I have often wondered if purchasing and engineering resources in our customer base have considered that various requirements for sand cast parts can be realized simply by changing the type of sand or sand mold used.
Using sand molds has several benefits. Sand is inexpensive and can withstand high temperatures, thus allowing many metals with high melting temperatures to be cast using the sand casting process. Sand casting also accommodates a large size range of parts. The Sand, (typically silica sand), used to create the molds, is mixed with a “binder” to help maintain the shape of the mold cavity during the casting process.
Sand molds are prepared in different ways which can be categorized into 4 types:
- Greensand Mold – Greensand (sometimes called wet sand) molds use a mixture of sand, water, and a binder, usually called clay. Typically composition of the mixture is 90% sand, 3% water, and 7% clay (or organic bonding compounds), but the percentage of clay can vary slightly depending upon surface finish, moldability, and degassing requirements specific to each part. Greensand molds are the least expensive and as such, are the most commonly used sand molds.
- Skin-dried mold – A skin-dried mold starts out much the same as a greensand mold, but additional bonding materials are added and the internal surfaces of the mold are dried with a torch or a heating lamp which increases mold strength. Skin-dried molds yield improved dimensional accuracy and surface finish, but usually at the expense of collapsibility. Dry skin molds are more expensive and require more time, which equates to a lower production rate.
- Cold box mold – Cold box sand molds, or dry sand molds, use sand that is only mixed with an organic binder. The mold is then baked in an oven to impart strength which results in a mold that produces a part with high dimensional accuracy. The added preparation also adds cost thought, as the production rate is lower.
- No-bake mold – The no-bake mold is one of the most advanced molding techniques used for sand casting. Sand is mixed with a liquid resin and the mold sets relatively quickly at room temperature. This process has excellent dimensional stability and produces parts with superior surface finishes when compared to other sand casting techniques/processes.

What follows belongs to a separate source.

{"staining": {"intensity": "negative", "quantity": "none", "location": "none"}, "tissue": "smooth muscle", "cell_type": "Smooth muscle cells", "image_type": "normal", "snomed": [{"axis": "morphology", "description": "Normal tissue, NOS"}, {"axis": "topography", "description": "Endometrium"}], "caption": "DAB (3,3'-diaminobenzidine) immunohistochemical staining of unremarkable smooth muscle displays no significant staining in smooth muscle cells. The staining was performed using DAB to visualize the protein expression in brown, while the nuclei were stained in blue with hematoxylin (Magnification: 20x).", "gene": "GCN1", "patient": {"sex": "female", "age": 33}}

The quality of the sand that is used also greatly affects the quality of the casting and is usually described by the following five measures:
- Strength – Ability of the sand to maintain its shape.
- Permeability – Ability to allow venting of trapped gasses through the sand. A higher permeability can reduce the porosity of the mold, but a lower permeability can result in a better surface finish.
- Thermal Stability – Ability to resist damage, such as cracking, from the heat of the molten metal
- Collapsibility – Ability of the sand to collapse, or more accurately compress, during solidification of the casting. If the sand cannot compress, then the casting will not be able to shrink freely in the mold and can result in cracking
- Reusability – Ability of the sand to be reused for future sand molds
All of these options play a part in the sand casting process, and adjusting or changing these options can yield different results that may better suit a customers’ requirements. An increase in the cost of the sand cast process may very well make economic sense if it can eliminate a subsequent machining or surface finishing process. Or conversely, using a less expensive process may still yield a part that is perfectly functional if the current process is holding dimensional or surface finish characters “tighter” than what is actually needed. Challenging the status quo and asking the right questions may very well result in a cost saving that’s been there all along.